To begin, load the essential libraries and register the number of cores for parallel processing:
library(doMC)
registerDoMC(cores = 4)
library(caret)
#setting the random seed for replication
set.seed(1234)
# setting the working directory where the data is located
setwd("~/Desktop/chapter 15")
# reading the data
mydata <- read.csv("WA_Fn-UseC_-HR-Employee-Attrition.csv")
#removing the non-discriminatory features identified during EDA
mydata$EmployeeNumber=mydata$Over18=mydata$EmployeeCount=mydata$StandardHours = NULL
#setting up cross-validation
cvcontrol <- trainControl(method="repeatedcv", repeats=10, number = 10, allowParallel=TRUE)

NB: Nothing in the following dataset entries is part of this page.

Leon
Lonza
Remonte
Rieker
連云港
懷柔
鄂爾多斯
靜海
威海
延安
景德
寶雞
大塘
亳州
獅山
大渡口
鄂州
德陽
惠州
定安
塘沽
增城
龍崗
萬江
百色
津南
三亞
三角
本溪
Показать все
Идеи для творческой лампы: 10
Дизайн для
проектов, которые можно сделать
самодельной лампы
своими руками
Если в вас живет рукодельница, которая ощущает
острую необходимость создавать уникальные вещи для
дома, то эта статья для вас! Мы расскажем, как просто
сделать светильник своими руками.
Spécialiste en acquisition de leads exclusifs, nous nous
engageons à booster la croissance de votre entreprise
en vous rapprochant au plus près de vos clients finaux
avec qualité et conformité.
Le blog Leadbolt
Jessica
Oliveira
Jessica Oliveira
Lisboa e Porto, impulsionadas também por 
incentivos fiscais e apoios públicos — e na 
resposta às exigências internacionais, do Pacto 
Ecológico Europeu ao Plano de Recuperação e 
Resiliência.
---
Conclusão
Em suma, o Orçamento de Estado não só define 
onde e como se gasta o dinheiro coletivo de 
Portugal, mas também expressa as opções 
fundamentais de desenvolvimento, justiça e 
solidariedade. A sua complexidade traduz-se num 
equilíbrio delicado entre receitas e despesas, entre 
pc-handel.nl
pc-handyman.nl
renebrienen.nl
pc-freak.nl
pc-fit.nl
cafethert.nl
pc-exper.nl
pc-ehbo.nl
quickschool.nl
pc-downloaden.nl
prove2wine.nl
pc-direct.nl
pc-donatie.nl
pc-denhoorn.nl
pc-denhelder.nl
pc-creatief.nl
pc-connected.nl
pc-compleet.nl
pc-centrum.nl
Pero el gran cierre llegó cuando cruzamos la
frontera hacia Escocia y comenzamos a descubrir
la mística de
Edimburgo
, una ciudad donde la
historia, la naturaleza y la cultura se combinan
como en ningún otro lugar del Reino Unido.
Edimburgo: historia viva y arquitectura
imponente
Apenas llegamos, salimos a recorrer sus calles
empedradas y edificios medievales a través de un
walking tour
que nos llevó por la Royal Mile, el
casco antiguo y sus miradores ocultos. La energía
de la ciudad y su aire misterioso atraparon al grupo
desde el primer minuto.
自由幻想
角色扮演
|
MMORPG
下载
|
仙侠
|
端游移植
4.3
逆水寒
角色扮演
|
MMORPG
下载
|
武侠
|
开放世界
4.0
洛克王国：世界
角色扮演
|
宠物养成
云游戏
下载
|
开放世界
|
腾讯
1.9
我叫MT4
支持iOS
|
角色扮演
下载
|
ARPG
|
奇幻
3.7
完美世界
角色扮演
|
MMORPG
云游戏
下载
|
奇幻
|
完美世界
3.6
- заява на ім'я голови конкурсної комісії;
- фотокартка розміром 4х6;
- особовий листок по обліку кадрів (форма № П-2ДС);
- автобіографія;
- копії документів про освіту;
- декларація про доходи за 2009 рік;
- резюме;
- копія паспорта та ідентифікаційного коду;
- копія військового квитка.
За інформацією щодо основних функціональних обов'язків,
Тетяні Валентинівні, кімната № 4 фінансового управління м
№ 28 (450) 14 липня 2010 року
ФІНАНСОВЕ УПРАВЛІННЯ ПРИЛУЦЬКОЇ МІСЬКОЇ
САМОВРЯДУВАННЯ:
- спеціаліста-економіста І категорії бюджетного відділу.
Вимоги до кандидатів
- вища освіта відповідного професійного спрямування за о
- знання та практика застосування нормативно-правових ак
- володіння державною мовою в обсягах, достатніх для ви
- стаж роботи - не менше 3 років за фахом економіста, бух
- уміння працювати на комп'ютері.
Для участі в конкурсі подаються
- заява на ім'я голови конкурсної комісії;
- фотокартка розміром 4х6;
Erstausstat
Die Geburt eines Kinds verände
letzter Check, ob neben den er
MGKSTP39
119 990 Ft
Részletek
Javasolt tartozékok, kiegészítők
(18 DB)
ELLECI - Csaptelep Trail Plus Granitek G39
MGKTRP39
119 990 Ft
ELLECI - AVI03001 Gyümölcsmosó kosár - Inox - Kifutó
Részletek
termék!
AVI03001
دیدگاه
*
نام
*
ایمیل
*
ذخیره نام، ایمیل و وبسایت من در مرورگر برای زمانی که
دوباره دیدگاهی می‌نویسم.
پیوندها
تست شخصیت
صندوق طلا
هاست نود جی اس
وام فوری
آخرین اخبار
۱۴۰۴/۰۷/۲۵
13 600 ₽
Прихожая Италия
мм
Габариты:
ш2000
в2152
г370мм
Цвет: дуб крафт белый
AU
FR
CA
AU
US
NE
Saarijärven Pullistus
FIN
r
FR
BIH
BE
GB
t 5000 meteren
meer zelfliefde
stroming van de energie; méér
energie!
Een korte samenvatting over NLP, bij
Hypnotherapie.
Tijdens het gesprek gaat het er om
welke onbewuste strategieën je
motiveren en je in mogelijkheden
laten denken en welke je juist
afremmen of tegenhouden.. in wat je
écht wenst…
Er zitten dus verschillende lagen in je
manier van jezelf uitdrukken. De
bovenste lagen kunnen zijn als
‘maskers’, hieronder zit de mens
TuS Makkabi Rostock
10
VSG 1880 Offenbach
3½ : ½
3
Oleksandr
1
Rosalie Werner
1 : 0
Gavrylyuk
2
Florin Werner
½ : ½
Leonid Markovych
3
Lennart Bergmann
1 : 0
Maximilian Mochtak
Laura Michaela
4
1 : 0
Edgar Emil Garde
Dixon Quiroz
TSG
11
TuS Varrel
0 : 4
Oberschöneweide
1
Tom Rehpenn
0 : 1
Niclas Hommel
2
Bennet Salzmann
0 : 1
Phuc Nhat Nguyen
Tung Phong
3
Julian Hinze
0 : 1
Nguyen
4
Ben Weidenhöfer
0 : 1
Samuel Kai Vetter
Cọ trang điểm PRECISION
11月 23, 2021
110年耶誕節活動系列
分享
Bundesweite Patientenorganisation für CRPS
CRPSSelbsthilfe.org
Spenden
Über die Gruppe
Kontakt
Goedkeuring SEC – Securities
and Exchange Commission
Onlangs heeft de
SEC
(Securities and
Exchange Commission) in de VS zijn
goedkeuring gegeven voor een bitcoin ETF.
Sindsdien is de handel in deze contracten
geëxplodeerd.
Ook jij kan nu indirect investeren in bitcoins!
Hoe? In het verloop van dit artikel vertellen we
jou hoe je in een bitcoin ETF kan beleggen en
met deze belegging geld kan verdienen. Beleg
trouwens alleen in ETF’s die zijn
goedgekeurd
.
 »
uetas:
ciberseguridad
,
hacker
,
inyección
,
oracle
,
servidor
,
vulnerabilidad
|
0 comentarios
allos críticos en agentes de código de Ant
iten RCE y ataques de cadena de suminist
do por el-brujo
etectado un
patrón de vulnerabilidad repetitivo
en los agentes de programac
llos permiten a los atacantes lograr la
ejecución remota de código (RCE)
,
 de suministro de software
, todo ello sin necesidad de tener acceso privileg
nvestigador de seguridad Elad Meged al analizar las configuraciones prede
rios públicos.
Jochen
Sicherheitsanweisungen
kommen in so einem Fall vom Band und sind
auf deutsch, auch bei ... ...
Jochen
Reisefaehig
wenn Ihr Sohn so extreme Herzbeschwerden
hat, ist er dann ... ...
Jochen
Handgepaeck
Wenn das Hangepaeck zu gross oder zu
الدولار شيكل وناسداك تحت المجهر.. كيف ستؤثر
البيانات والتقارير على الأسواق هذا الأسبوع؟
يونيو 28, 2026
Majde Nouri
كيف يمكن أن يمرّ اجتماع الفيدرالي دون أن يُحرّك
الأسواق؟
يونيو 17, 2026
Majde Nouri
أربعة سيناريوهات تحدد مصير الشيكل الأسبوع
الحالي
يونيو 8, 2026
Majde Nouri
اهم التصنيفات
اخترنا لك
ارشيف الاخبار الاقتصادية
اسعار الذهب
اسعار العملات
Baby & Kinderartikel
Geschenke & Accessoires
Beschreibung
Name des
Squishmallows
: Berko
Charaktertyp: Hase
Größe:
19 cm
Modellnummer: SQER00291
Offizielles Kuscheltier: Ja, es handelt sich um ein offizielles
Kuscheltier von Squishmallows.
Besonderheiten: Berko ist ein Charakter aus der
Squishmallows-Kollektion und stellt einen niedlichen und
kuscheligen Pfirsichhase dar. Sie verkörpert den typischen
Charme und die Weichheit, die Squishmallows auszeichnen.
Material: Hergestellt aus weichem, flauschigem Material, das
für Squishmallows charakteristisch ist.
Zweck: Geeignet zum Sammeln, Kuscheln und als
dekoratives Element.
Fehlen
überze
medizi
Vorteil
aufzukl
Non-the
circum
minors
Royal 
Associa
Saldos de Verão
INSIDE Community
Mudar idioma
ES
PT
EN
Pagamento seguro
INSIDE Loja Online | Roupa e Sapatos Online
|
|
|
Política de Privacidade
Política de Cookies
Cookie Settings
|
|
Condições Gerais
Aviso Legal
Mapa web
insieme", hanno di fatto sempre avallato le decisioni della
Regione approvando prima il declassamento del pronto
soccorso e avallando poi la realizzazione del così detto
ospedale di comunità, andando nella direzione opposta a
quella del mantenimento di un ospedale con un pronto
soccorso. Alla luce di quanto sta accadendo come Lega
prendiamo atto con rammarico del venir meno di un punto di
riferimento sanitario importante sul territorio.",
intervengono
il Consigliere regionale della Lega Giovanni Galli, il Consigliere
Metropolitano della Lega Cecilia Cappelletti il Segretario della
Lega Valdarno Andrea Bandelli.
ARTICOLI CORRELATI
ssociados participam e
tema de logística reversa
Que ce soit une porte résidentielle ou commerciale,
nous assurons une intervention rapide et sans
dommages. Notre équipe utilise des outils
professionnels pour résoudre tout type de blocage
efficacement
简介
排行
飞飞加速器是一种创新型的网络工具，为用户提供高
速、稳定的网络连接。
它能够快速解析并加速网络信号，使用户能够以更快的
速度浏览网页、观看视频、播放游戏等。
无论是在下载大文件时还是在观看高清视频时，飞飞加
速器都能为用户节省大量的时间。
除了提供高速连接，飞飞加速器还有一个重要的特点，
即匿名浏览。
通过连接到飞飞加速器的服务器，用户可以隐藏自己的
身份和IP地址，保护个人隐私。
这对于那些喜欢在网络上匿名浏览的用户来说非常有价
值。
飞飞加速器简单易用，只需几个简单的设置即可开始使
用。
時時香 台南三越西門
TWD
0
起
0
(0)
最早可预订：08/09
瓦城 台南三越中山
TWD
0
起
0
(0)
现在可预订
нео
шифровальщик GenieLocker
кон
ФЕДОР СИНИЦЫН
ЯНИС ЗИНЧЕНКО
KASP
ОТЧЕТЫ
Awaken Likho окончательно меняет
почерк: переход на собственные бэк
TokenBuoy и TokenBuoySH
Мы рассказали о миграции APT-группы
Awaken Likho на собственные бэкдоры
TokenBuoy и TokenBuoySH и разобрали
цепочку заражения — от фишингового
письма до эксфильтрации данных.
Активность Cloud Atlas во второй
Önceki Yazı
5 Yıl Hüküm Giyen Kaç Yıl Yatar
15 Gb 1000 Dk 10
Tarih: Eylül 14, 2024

# model creation with treebag , observe that the number of bags is set as 10
train.bagg <- train(Attrition ~ ., data=mydata, method="treebag",B=10, trControl=cvcontrol, importance=TRUE)
train.bagg
This will result in the following output:
Bagged CART
1470 samples
30 predictors
2 classes: 'No', 'Yes'
No pre-processing
Resampling: Cross-Validated (10 fold, repeated 10 times)
Summary of sample sizes: 1324, 1323, 1323, 1322, 1323, 1322, ...
Resampling results:
Accuracy Kappa
0.854478 0.2971994
We can see that we achieved a better accuracy of 85.4% compared to 84% accuracy that was obtained with the KNN algorithm.